■ What the task requires ■
Return every line of the listing that includes the string "down".

■ Entries provided ■
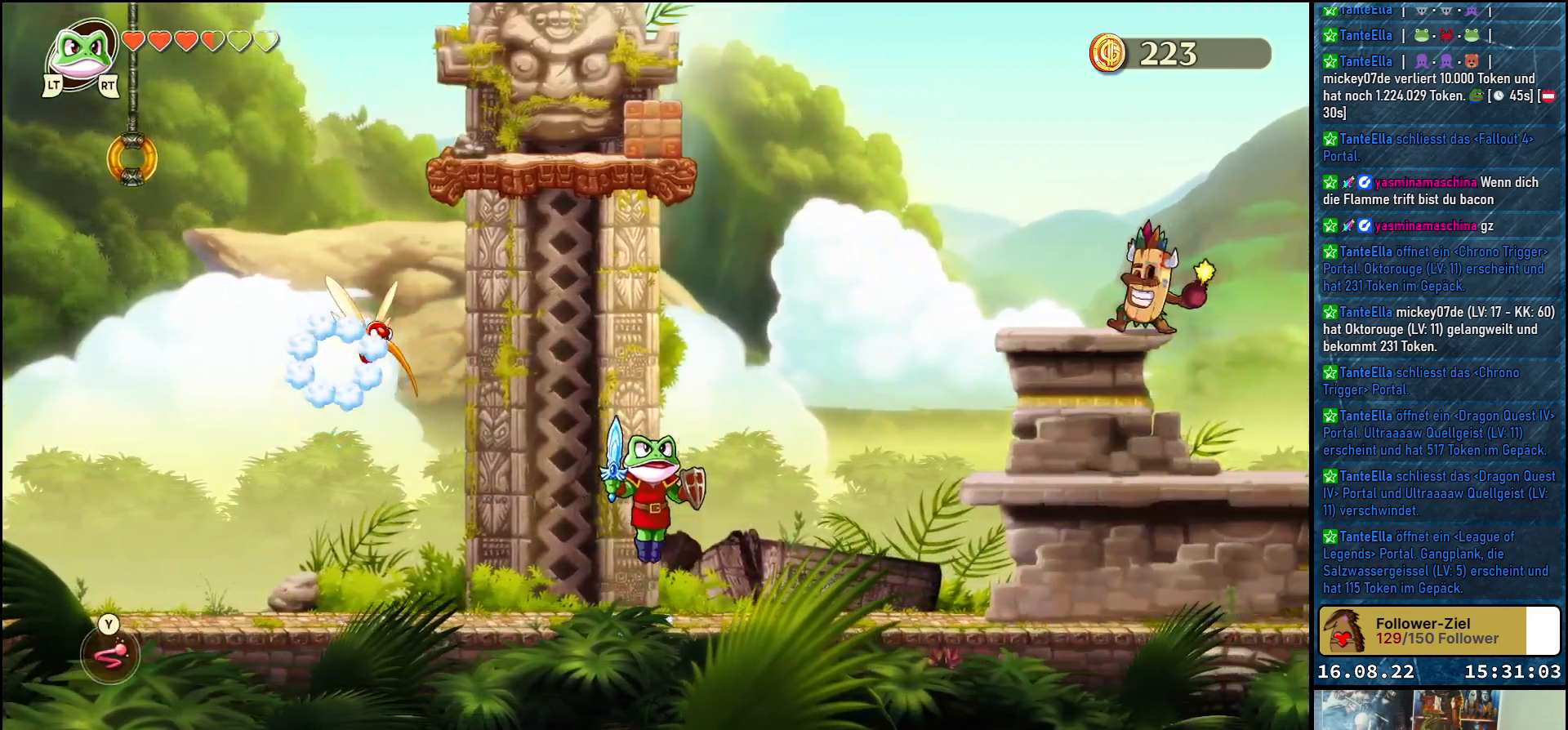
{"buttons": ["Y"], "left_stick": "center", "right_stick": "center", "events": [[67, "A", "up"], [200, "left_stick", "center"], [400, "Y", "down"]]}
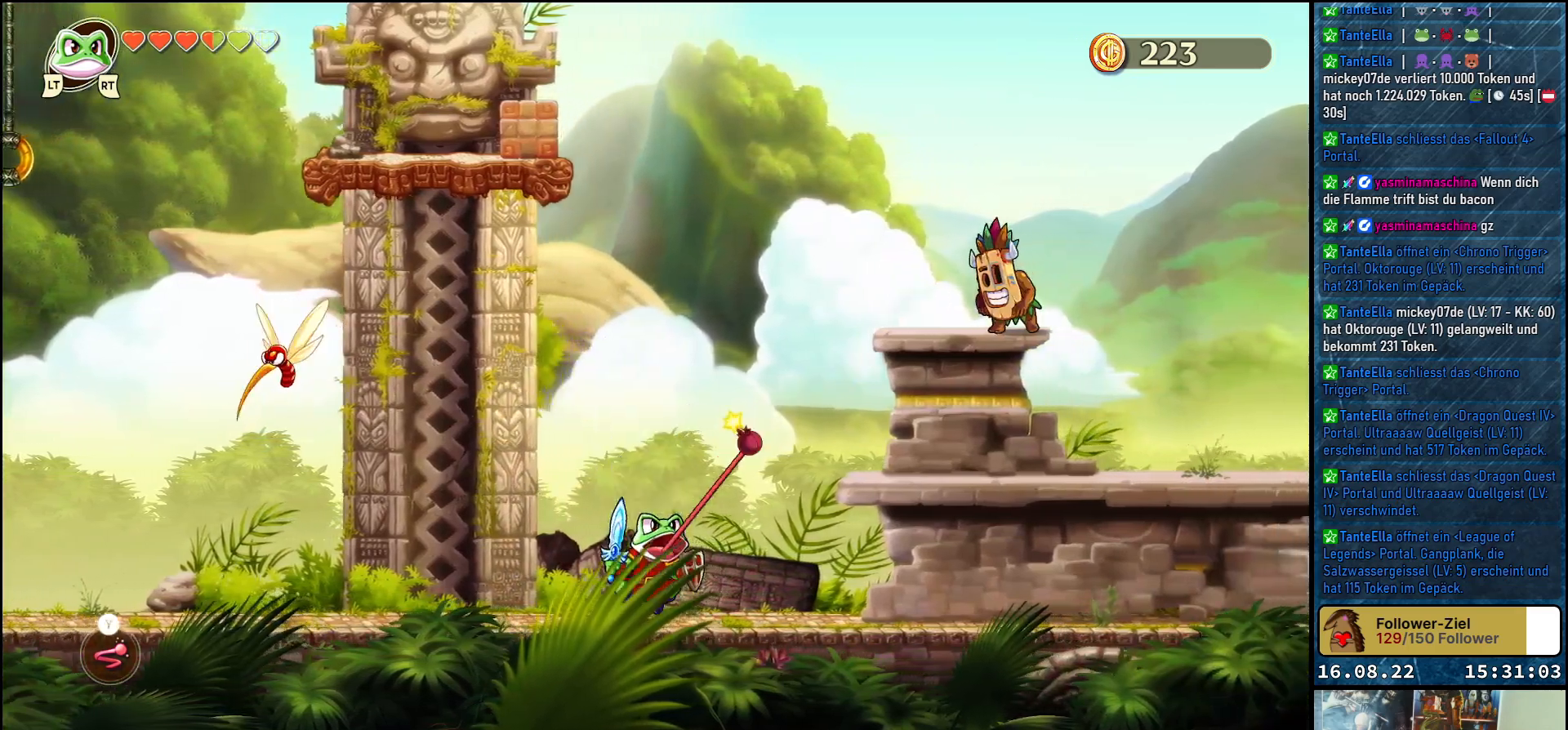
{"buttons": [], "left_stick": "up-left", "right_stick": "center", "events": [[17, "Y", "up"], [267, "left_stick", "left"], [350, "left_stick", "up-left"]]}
--
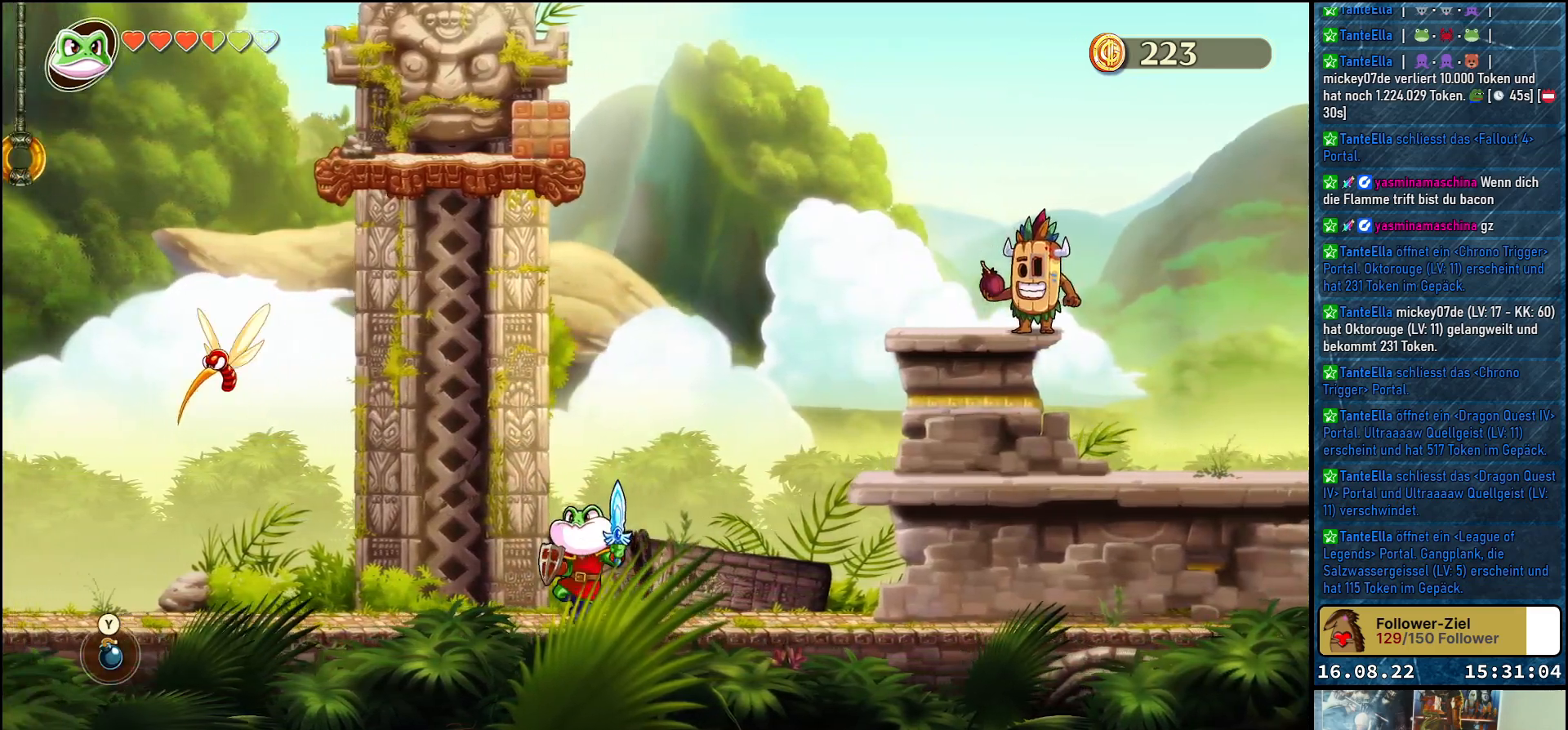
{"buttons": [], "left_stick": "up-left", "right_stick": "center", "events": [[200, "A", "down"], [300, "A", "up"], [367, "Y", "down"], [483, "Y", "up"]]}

■ Written answer ■
{"buttons": ["Y"], "left_stick": "center", "right_stick": "center", "events": [[67, "A", "up"], [200, "left_stick", "center"], [400, "Y", "down"]]}
{"buttons": [], "left_stick": "up-left", "right_stick": "center", "events": [[200, "A", "down"], [300, "A", "up"], [367, "Y", "down"], [483, "Y", "up"]]}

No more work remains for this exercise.